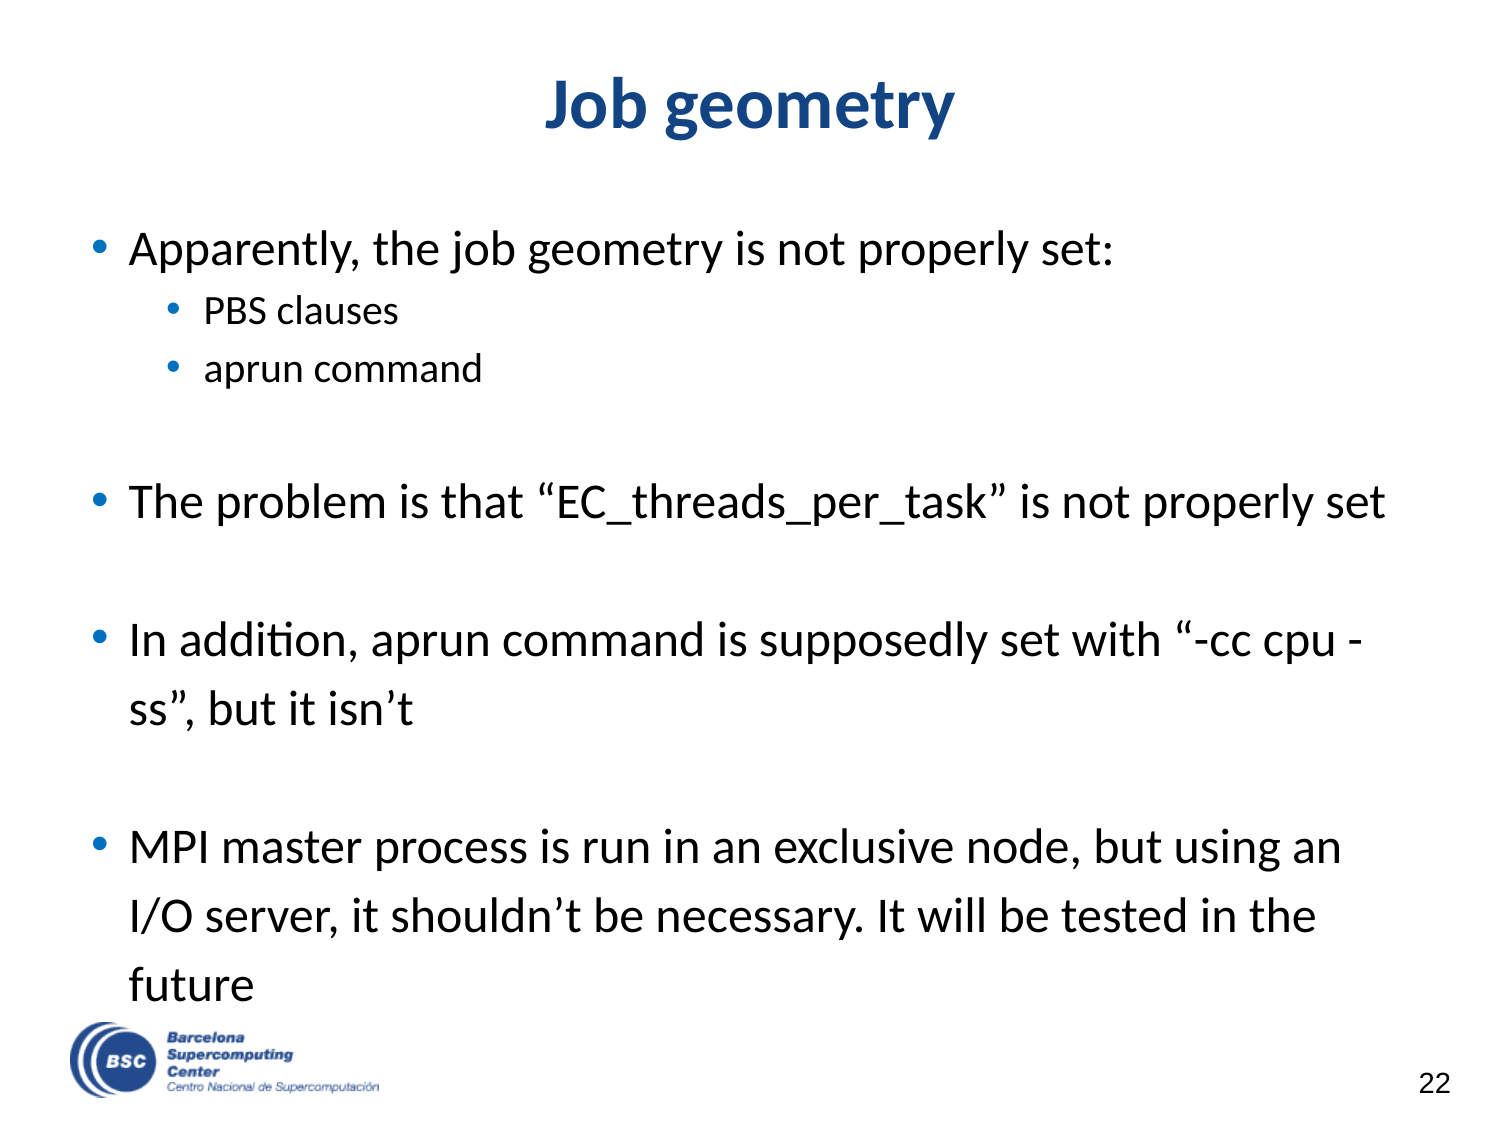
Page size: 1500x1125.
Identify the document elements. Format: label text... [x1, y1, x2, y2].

slide_number <number> [1403, 1038, 1494, 1125]
list Apparently, the job geometry is not properly set: PBS clauses aprun command The problem is that “EC_threads_per_task” is not properly set In addition, aprun command is supposedly set with “-cc cpu -ss”, but it isn’t MPI master process is run in an exclusive node, but using an I/O server, it shouldn’t be necessary. It will be tested in the future [76, 199, 1427, 993]
title Job geometry [76, 35, 1427, 174]
picture [70, 1022, 379, 1098]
========================
OBJECTIVE. Copy the listing from its start through the line containing "slide_number <number> [1403, 1038, 1494, 1125]", including both ends, and leave out the pictures.

SOLVED PROBLEM.
Page size: 1500x1125.
Identify the document elements. Format: label text... [x1, y1, x2, y2].

slide_number <number> [1403, 1038, 1494, 1125]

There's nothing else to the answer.